Witzig, dass ausgerechnet heute meine Scienceblogger-Kollegen Jörg Rings und Florian Freistetter etwas zum Thema “Wissenschaft und Medien” gepostet haben – denn ich komme gerade vom wohl größten Medienrummel, den ich jemals aus Anlass einer wissenschaftlichen Publikation erlebt habe. Es geht um die Entdeckung von Darwinius masillae, einem 47 Millionen alten Fossil eines frühen Primaten aus der Grube Messel … ach, was mach’ ich mir die Mühe, hier Details zu beschreiben: Könnt Ihr alles im Fernsehen oder in den Zeitungen oder auch sonstwo sehen. Eben wegen des Rummels …
Und hier hab’ ich mein Problem: Ist es wirklich OK, wenn wissenschaftliche Ergebnisse nicht nur in einer peer-reviewten (Online-)Publikation erscheinen, sondern zeitgleich – in anderen Worten: GLEICHZEITIG – in einem eigens dafür produzierten Dokumentarfilm sowie in einem simultan von “Ghostwritern” geschriebenen Buch über diese Entdeckung gefeiert wird? Und dann auch noch seine eigene Website bekommt? So geschehen mit “The LInk” – denn natürlich ist Darwinius massilae kein “missing link” – weil’s ja gefunden wurde, also logischer Weise nicht mehr “missing” ist. Huch wie clever …
Sorry, ich bin nach dem Rummel etwas angefressen – vielleicht, weil ich es nicht gewöhnt bin, bei wissenschaftlichen Verkündigungen von Kamerateams und Organisatoren mit Kopfhörerikrophonen abgedrängt zu werden. Aber ehrlich gesagt auch, weil ich sicher bin, dass mit solchen Stunts der Wissenschaft ein echter Bärendienst erwiesen wird. Seit wann behaupten Wissenschaftler, dass eine Entdeckung – zudem noch eine, die ihre Erwartungen erfüllt – “alles verändern wird” (The Link – This Changes Everything” ist der Titel der Dokumentation, die demnächst auch im ZDF zu sehen sein wird)?
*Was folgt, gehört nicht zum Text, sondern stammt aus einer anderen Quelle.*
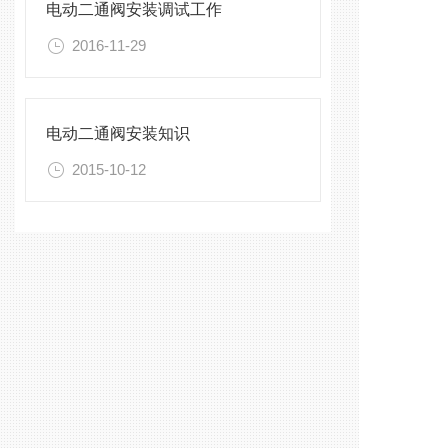
电动二通阀安装调试工作
2016-11-29
电动二通阀安装知识
2015-10-12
Wer kam darauf, dass dies “der wichtigste Fund seit 47 Millionen Jahren” – ein weiterer Slogan der TV-Produktion – sein muss? Was soll man von Wissenschaftlern halten – ich nenn’ jetzt absichtlich keine Namen, aber zum Nachlesen hab’ ich hier nun wirklich genug Links hinterlassen – die als erstes mal an die Film- und Buchrechte zu denken scheinen? Welchen Sinn hätte einen wissenschaftliche Diskussion über das Paper noch, wenn es schon längst mit populären Medien in ein Massenprodukt verwandelt wurde?
Wenigstens bin ich mit diesen Fragen nicht alleine, wie ich gerade sehe – die New York Times hat heute ein Stück im gleichen Sinn veröffentlicht. Und dabei einen Begriff geprägt, den ich prompt für meine Überschrift geklaut habe: das “Mediazän” – die Wissenschaft im Medienzeitalter.